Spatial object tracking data

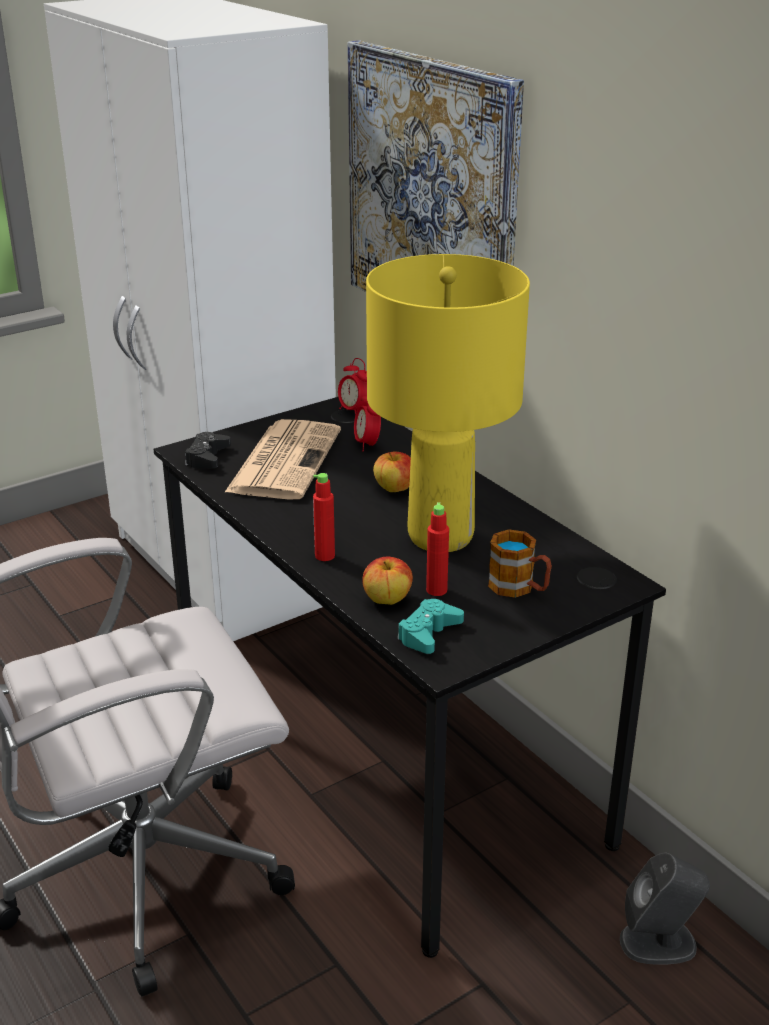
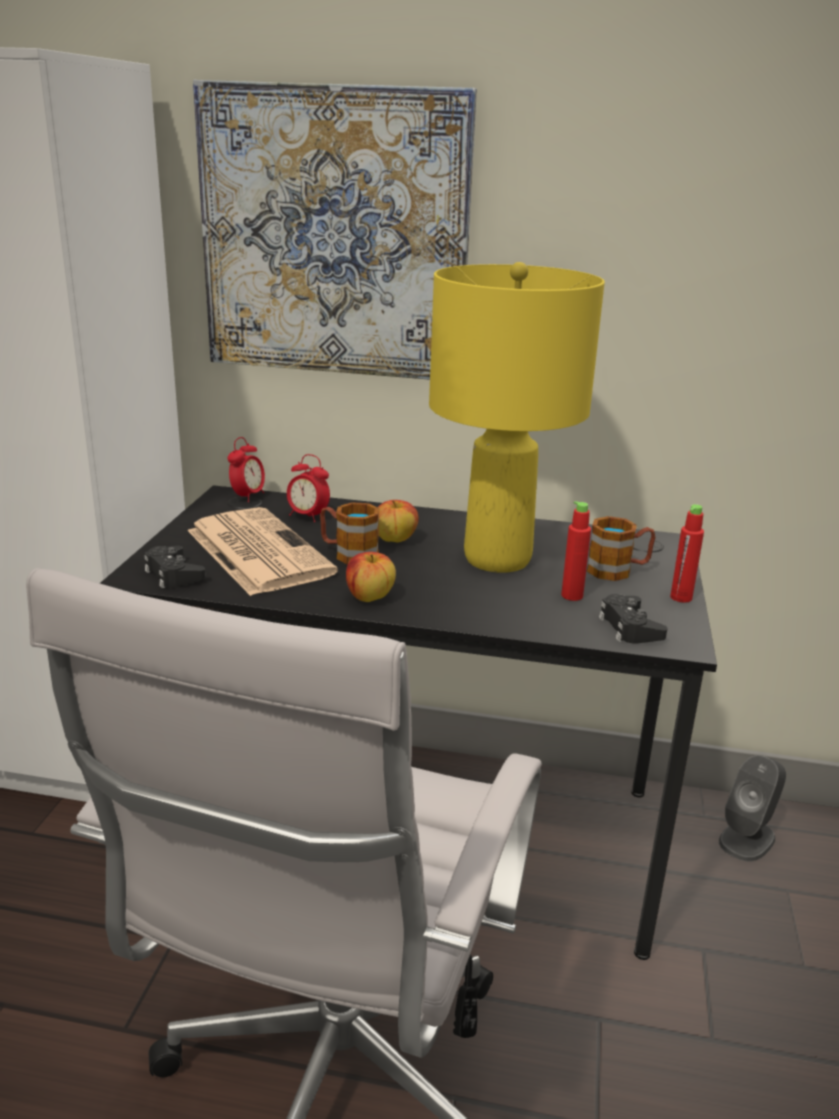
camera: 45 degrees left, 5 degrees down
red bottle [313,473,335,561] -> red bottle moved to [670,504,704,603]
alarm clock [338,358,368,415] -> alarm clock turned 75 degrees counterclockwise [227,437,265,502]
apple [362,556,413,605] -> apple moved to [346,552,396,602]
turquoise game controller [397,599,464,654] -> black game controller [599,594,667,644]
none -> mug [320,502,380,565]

## Task brief
Write out each line above with the word "degrees".

## Task output
camera: 45 degrees left, 5 degrees down
alarm clock [338,358,368,415] -> alarm clock turned 75 degrees counterclockwise [227,437,265,502]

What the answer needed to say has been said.